Mental health is becoming a larger priority to Americans and more people are interested in maintaining a healthy mental state. The stigma surrounding common mental illnesses like depression and anxiety is lessening and, as a result, Americans are seeking more mental health medical attention from professionals such as therapists, psychiatrists and social workers.
However, mental health care is not easily accessible to all populations and those who could benefit from mental health attention may not receive it due to the out-of-pocket cost of these services.
Who is commonly left out of mental health coverage? Why is mental health not covered in many health insurance policies, leaving even those with insurance to wonder if they can afford these necessary doctor visits? We'll answer those questions in this article.
Mental health is just as important as physical health, and one often impacts the other. However, health insurance coverage often has mental health disparity. A Milliman Research Report shows that "a behavioral health office visit is over five times more likely to be out-of-network than a primary care appointment."
This is a staggering statistic and forces many people to either pay sizable charges or not seek help at all. And Americans struggle with mental illnesses — about 51.5 million people, according to the National Institute of Mental Health.
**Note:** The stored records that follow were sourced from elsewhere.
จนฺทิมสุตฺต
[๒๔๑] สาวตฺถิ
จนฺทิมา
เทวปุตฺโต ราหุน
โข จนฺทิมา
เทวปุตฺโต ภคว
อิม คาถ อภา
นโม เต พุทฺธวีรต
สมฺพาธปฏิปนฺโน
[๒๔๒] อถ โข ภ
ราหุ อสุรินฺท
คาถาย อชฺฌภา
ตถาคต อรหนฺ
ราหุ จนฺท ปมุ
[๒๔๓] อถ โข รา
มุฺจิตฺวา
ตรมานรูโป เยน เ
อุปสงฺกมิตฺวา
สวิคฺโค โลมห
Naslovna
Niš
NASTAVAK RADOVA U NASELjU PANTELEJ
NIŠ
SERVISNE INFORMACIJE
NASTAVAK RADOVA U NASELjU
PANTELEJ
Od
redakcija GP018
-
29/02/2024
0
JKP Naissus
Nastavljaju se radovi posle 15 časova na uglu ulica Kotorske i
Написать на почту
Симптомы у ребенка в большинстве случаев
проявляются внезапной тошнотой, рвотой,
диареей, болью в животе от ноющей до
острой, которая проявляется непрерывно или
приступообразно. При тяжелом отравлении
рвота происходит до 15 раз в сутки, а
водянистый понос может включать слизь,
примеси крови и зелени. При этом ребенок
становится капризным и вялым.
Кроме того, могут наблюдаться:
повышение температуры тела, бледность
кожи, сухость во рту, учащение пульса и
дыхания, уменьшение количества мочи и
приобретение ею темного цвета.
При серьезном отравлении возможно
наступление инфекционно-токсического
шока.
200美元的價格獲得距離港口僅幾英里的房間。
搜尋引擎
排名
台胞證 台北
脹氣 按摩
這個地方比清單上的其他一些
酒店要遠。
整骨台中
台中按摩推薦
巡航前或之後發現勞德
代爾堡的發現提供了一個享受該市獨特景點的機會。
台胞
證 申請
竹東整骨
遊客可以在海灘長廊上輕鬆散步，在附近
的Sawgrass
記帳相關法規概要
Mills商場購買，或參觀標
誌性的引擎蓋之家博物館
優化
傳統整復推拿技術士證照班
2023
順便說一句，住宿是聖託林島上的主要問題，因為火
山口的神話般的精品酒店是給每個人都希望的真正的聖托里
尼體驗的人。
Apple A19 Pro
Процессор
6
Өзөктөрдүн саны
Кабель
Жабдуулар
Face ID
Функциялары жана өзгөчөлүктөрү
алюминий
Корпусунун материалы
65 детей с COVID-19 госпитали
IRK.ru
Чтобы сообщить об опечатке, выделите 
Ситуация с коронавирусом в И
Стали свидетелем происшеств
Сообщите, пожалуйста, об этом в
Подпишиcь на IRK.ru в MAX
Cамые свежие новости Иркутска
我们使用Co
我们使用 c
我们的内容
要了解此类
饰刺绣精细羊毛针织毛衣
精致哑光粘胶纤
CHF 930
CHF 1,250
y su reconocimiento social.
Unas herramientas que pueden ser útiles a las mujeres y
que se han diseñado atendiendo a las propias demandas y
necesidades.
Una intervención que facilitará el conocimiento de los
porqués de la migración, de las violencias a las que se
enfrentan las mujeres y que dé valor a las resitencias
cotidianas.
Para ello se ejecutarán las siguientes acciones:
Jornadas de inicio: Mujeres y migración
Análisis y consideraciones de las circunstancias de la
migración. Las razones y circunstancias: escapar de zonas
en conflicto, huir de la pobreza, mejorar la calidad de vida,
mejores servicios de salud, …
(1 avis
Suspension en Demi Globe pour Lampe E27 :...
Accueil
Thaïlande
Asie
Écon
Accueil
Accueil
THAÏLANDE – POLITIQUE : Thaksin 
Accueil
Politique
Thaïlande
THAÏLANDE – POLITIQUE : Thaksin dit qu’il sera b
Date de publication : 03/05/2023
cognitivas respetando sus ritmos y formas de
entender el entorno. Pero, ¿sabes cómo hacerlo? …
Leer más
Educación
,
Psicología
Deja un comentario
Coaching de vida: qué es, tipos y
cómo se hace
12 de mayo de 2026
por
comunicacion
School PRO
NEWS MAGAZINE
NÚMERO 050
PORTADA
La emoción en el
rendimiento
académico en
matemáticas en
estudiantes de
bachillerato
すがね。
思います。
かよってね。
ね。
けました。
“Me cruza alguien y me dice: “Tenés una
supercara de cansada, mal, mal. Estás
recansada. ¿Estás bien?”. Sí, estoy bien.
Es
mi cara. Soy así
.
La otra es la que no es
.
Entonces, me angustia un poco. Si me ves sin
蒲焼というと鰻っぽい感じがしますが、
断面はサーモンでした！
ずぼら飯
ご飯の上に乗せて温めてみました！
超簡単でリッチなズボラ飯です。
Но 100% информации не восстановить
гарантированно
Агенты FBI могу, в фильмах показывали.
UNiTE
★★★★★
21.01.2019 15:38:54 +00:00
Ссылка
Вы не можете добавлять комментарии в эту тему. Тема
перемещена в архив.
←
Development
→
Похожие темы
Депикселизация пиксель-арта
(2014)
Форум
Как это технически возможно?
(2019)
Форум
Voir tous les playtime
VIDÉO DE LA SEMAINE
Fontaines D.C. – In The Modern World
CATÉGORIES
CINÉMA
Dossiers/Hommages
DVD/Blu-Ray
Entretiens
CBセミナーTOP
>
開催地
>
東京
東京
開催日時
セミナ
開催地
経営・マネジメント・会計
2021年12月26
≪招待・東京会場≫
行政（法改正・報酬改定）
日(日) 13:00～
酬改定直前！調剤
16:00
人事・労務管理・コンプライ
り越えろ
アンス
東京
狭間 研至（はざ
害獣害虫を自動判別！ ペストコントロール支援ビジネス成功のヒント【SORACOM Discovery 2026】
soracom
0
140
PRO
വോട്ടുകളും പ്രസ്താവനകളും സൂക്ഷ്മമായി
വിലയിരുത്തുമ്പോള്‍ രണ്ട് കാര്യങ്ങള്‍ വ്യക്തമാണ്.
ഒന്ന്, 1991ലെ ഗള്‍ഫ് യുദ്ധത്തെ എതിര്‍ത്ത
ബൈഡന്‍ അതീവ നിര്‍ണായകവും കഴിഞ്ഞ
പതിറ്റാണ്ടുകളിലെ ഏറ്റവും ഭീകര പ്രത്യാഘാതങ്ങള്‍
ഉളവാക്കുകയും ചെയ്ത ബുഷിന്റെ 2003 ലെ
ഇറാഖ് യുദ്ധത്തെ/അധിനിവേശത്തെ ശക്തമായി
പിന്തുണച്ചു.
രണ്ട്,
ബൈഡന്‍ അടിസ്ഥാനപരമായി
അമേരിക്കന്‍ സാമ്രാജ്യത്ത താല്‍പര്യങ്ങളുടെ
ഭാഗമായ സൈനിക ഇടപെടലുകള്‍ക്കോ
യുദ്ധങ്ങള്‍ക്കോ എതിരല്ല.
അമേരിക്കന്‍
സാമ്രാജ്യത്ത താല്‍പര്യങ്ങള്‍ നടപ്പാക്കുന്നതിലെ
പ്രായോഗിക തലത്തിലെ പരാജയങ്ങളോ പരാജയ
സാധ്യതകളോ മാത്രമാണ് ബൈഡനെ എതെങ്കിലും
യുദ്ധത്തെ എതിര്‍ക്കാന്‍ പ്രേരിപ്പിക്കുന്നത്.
Even if they do not have a diagnosable illness, seeing a mental health professional can be a good maintenance practice, similar to a physician's yearly check-up.
According to GoodRx, health insurance plans that offer mental health coverage must support behavioral health treatment, mental and behavioral health inpatient services, and substance use disorder treatment. However, each state and insurance company has its own policies.
In 2008, the Mental Health Parity and Addiction Equity Act of 2008 (MHPAEA) was passed. It requires all large-group employer insurance plans to cover mental health services the same as they cover medical services. Note that it only applies to large-group insurance plans, which leaves the opportunity for individual and small-group plans to not offer mental health support. Luckily, the Affordable Care Act of 2010 requires those insurance plans to offer coverage for mental health.
Despite this, care still remains an issue. The Kaiser Family Foundation's (KFF) research indicates that access is an issue, even for those who have health insurance. Their survey data shows that 18% of people say they could not get time off of work to seek mental health attention. Additionally, 1 in 4 of KFF's surveyed adults "who did not get the mental health care say the main reason why was because they could not find a provider."
The mental health crisis that was already prevalent in America, paired with the COVID-19 pandemic, made it even more clear that there are populations that do not receive adequate mental health care. For example, the Centers for Disease Control and Prevention found that there was a significant increase in suicide attempts among adolescent girls since May 2020 and continues into 2021.
Despite the national laws requiring mental health parity, an NPR article dives in deep on why equivalent coverage is still an issue for some. "Insurance companies can easily circumvent mental health parity mandates by imposing restrictive standards of medical necessity," Meiram Bendat, a lawyer, told the NPR reporter.
Here are some of the demographics that are most likely to face discrimination when it comes to mental health coverage even if they do have health insurance.
Medicare beneficiaries can only have up to 190 days of lifetime inpatient psychiatric hospital care, which greatly impacts those with chronic mental conditions. In general, those with a history of mental health issues have a more difficult time getting insurance coverage because it can be difficult to prove their condition.
Americans who are not fluent in English may have difficulty finding a psychologist who is fluent in their first language or understands their culture due to network issues.
According to The New York Times, public workers could have a more difficult time finding mental health care because "health plans for state and local workers can opt-out of the federal law requiring them to treat mental health like other medical conditions."
Insurance companies should do their best to communicate to their beneficiaries about their mental health coverage, remove barriers when possible and focus on full mental health parity for nonquantitative treatments as well as quantitative treatments.